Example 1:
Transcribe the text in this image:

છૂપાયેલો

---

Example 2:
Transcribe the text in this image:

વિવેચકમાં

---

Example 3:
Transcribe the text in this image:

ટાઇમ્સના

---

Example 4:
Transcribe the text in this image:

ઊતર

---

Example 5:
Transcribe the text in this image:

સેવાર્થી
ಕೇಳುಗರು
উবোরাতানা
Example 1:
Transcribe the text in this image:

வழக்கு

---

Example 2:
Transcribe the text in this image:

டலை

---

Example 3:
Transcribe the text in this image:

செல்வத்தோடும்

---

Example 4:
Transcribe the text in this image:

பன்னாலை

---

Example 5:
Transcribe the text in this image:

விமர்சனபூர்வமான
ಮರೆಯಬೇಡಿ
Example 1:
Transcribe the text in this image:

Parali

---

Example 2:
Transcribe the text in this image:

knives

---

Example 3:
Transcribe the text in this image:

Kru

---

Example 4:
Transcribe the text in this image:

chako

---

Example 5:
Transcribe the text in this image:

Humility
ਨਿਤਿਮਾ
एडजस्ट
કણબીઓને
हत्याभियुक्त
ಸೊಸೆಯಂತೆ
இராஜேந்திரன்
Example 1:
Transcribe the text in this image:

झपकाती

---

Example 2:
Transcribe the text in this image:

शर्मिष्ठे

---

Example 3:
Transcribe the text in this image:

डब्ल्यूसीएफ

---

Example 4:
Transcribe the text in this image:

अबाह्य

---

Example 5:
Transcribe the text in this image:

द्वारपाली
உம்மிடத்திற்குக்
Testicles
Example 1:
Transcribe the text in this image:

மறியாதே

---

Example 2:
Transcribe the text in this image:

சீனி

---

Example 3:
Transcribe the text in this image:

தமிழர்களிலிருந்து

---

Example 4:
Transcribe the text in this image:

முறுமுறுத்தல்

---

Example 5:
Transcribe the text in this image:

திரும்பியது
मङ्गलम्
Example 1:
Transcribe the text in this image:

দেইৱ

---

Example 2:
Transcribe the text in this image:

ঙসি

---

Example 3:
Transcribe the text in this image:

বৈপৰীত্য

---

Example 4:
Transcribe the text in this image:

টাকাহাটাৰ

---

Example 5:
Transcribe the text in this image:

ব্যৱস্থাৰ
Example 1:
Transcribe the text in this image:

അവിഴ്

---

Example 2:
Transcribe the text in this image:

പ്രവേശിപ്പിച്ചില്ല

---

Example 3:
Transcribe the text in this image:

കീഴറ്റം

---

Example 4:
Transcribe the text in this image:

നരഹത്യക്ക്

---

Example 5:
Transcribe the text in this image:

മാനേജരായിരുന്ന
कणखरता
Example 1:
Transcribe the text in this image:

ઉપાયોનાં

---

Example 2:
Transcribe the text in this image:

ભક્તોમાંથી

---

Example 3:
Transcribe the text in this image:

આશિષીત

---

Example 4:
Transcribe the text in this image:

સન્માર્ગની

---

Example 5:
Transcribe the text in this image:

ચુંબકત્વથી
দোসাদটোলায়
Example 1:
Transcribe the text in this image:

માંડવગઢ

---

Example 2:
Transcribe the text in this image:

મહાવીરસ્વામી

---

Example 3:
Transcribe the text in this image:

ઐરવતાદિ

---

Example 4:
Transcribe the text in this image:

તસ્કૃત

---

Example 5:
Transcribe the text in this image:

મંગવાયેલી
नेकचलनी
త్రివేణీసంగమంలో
::::
Task details
Give an exact copy of all the data shown above.

Solved exercise
Example 1:
Transcribe the text in this image:

છૂપાયેલો

---

Example 2:
Transcribe the text in this image:

વિવેચકમાં

---

Example 3:
Transcribe the text in this image:

ટાઇમ્સના

---

Example 4:
Transcribe the text in this image:

ઊતર

---

Example 5:
Transcribe the text in this image:

સેવાર્થી
ಕೇಳುಗರು
উবোরাতানা
Example 1:
Transcribe the text in this image:

வழக்கு

---

Example 2:
Transcribe the text in this image:

டலை

---

Example 3:
Transcribe the text in this image:

செல்வத்தோடும்

---

Example 4:
Transcribe the text in this image:

பன்னாலை

---

Example 5:
Transcribe the text in this image:

விமர்சனபூர்வமான
ಮರೆಯಬೇಡಿ
Example 1:
Transcribe the text in this image:

Parali

---

Example 2:
Transcribe the text in this image:

knives

---

Example 3:
Transcribe the text in this image:

Kru

---

Example 4:
Transcribe the text in this image:

chako

---

Example 5:
Transcribe the text in this image:

Humility
ਨਿਤਿਮਾ
एडजस्ट
કણબીઓને
हत्याभियुक्त
ಸೊಸೆಯಂತೆ
இராஜேந்திரன்
Example 1:
Transcribe the text in this image:

झपकाती

---

Example 2:
Transcribe the text in this image:

शर्मिष्ठे

---

Example 3:
Transcribe the text in this image:

डब्ल्यूसीएफ

---

Example 4:
Transcribe the text in this image:

अबाह्य

---

Example 5:
Transcribe the text in this image:

द्वारपाली
உம்மிடத்திற்குக்
Testicles
Example 1:
Transcribe the text in this image:

மறியாதே

---

Example 2:
Transcribe the text in this image:

சீனி

---

Example 3:
Transcribe the text in this image:

தமிழர்களிலிருந்து

---

Example 4:
Transcribe the text in this image:

முறுமுறுத்தல்

---

Example 5:
Transcribe the text in this image:

திரும்பியது
मङ्गलम्
Example 1:
Transcribe the text in this image:

দেইৱ

---

Example 2:
Transcribe the text in this image:

ঙসি

---

Example 3:
Transcribe the text in this image:

বৈপৰীত্য

---

Example 4:
Transcribe the text in this image:

টাকাহাটাৰ

---

Example 5:
Transcribe the text in this image:

ব্যৱস্থাৰ
Example 1:
Transcribe the text in this image:

അവിഴ്

---

Example 2:
Transcribe the text in this image:

പ്രവേശിപ്പിച്ചില്ല

---

Example 3:
Transcribe the text in this image:

കീഴറ്റം

---

Example 4:
Transcribe the text in this image:

നരഹത്യക്ക്

---

Example 5:
Transcribe the text in this image:

മാനേജരായിരുന്ന
कणखरता
Example 1:
Transcribe the text in this image:

ઉપાયોનાં

---

Example 2:
Transcribe the text in this image:

ભક્તોમાંથી

---

Example 3:
Transcribe the text in this image:

આશિષીત

---

Example 4:
Transcribe the text in this image:

સન્માર્ગની

---

Example 5:
Transcribe the text in this image:

ચુંબકત્વથી
দোসাদটোলায়
Example 1:
Transcribe the text in this image:

માંડવગઢ

---

Example 2:
Transcribe the text in this image:

મહાવીરસ્વામી

---

Example 3:
Transcribe the text in this image:

ઐરવતાદિ

---

Example 4:
Transcribe the text in this image:

તસ્કૃત

---

Example 5:
Transcribe the text in this image:

મંગવાયેલી
नेकचलनी
త్రివేణీసంగమంలో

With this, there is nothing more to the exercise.